[[ Supplied text open ]]
I was part of the founding team at MetaMed, a personalized medicine startup. We went out of business back in 2015. We made a lot of mistakes due to inexperience, some of which I deeply regret.
I’m reflecting on that now, because Perlara just went out of business, and they got a lot farther on our original dream than we ever did. Q-State Biosciences, which is still around, is using a similar model.
The phenomenon that inspired MetaMed is that we knew of stories of heroic, scientifically literate patients and families of patients with incurable diseases, who came up with cures for their own conditions. Physicist Leo Szilard, the “father of the atom bomb”, designed a course of radiation therapy to cure his own bladder cancer. Computer scientist Matt Might analyzed his son’s genome to find a cure for his rare disorder. Cognitive scientist Joshua Tenenbaum found a personalized treatment for his father’s cancer.
So, we thought, could we try to scale up this process to help more people?
In Lois McMaster Bujold’s science fiction novels, the hero suffers an accident that leaves him with a seizure disorder. He goes to a medical research center and clinic, the Durona Group, and they design a neural prosthetic for him that prevents the seizures.
This sounds like it ought to be a thing that exists. Patient-led, bench-to-bedside drug discovery or medical device engineering. You get an incurable disease, you fund scientists/doctors/engineers to discover a cure, and now others with the disease can also be cured.
[[ Supplied text closed ]]
[[ Material supplied open ]]
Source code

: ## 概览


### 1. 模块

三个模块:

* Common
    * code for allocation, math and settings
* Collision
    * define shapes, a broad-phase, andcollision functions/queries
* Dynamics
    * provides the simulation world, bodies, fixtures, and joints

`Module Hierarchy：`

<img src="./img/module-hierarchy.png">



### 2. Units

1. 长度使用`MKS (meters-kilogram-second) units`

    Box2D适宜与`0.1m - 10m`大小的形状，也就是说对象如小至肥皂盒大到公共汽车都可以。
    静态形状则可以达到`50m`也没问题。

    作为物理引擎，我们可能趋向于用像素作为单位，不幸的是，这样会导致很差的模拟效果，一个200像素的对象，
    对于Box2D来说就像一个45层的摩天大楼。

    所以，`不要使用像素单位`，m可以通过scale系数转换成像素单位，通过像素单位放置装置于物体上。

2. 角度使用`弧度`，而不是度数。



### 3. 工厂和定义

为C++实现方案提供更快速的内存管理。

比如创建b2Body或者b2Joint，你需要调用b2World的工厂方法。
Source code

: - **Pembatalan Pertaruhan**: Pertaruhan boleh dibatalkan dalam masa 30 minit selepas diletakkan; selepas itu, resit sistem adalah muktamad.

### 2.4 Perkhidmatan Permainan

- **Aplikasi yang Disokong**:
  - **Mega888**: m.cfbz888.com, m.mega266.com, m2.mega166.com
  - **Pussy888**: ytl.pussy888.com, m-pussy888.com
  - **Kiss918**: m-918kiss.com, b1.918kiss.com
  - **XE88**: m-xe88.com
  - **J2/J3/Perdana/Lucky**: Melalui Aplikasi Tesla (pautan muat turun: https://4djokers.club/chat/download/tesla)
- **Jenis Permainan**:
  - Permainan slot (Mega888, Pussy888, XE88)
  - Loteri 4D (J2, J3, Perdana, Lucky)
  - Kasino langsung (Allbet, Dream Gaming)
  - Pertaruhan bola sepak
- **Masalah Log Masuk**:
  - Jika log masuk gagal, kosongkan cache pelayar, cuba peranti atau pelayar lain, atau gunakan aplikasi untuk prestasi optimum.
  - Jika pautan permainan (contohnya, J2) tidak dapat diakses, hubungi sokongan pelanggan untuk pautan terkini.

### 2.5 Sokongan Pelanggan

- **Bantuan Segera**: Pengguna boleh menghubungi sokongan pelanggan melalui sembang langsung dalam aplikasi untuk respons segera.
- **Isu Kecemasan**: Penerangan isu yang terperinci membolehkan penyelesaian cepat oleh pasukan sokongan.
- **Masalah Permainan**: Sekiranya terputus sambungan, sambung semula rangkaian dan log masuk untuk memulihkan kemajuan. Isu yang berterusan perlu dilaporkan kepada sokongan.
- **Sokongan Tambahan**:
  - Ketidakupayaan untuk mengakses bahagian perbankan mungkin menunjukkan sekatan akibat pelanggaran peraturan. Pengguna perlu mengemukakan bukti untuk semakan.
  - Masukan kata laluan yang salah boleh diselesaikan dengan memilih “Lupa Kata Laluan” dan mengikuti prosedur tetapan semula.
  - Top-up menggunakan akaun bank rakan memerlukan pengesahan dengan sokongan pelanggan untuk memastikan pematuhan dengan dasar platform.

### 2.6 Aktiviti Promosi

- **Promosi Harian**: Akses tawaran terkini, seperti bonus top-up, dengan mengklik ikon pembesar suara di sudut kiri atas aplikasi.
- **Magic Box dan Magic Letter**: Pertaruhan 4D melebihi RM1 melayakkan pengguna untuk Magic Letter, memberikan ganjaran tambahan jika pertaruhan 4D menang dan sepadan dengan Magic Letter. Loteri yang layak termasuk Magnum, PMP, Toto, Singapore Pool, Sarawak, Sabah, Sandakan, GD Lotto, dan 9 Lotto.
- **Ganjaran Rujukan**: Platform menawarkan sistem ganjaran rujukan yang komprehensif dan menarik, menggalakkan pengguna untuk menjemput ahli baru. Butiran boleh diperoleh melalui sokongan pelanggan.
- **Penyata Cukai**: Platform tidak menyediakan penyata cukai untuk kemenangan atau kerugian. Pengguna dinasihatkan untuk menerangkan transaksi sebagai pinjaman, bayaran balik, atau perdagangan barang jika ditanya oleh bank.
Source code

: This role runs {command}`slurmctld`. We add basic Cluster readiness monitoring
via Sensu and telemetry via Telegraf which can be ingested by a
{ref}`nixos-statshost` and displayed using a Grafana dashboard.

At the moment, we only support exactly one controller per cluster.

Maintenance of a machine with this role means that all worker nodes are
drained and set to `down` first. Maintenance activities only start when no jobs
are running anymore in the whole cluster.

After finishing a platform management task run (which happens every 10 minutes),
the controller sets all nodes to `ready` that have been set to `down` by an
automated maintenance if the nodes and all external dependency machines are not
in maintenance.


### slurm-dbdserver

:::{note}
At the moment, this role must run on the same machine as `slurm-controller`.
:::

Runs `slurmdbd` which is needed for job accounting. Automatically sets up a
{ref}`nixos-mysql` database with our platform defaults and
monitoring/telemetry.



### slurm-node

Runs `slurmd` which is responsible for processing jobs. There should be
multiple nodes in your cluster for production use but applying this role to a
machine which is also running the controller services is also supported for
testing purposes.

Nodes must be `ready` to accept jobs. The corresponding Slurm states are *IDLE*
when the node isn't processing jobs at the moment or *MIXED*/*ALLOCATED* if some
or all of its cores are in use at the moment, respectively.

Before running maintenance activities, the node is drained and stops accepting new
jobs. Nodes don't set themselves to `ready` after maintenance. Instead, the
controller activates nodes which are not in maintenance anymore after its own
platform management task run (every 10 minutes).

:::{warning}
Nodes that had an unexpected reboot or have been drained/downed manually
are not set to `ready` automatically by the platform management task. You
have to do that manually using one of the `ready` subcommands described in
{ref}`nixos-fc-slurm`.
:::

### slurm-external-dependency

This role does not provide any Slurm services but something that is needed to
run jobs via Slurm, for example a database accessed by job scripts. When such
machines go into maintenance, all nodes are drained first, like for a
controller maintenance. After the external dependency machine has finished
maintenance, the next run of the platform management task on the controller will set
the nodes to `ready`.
[[ Material supplied closed ]]
▸ **Questions to answer**
A. Answer these questions about the MetaMed passage:
(i) In what year did MetaMed go out of business?
(ii) Which company using a similar model is still around?
(iii) In the Bujold novels, what does the Durona Group design for the hero?
B. Please write the next part of the MetaMed passage, continuing from its final sentence.

▸ **Answers for the exercise**
A.
(i) 2015
(ii) Q-State Biosciences
(iii) A neural prosthetic that prevents his seizures

B.
There’s actually a growing community of organizations trying to do things sort of in this vein. Recursion Pharmaceuticals, where I used to work, does drug discovery for rare diseases. Sv.ai organizes hackathons for analyzing genetic data to help patients with rare diseases find the root cause. Perlara and Q-state use animal models and in-vitro models respectively to simulate patients’ disorders, and then look for drugs or gene therapies that reverse those disease phenotypes in the animals or cells.
Back at MetaMed, I think we were groping towards something like this, but never really found our way there.
One reason is that we didn’t narrow our focus enough. We were trying to solve too many problems at once, all called “personalized medicine.”
Personalized Lifestyle Optimization
Some “personalized medicine” is about health optimization for basically healthy people. A lot of it amounts to superficial personalization on top of generic lifestyle advice. Harmless, but more of a marketing thing than a science thing, and not very interesting from a humanitarian perspective. Sometimes, we tried to get clients from this market. I pretty much always thought this was a bad idea.
Personalized Medicine For All
Some “personalized medicine” is about the claim that the best way to treat even common diseases often depends on individual factors, such as genes.
This was part of our pitch, but as I learned more, I came to believe that this kind of “personalization” has very little applicability. In most cases, we don’t know enough about how genes affect response to treatment to be able to improve outcomes by stratifying treatments based on genes. In the few cases where we know people with different genes need different treatments, it’s often already standard medical practice to run those tests. I now think there’s not a clear opportunity for a startup to improve the baseline through this kind of personalized medicine.
Preventing Medical Error
Some of our founding inspirations were the work of Gerd Gigerenzer and Atul Gawande, who showed that medical errors were the cause of many deaths, that doctors tend to be statistically illiterate, and that systematizing tools like checklists and statistical prediction rules save lives. We wanted to be part of the “evidence-based medicine” movement by helping patients whose doctors had failed them.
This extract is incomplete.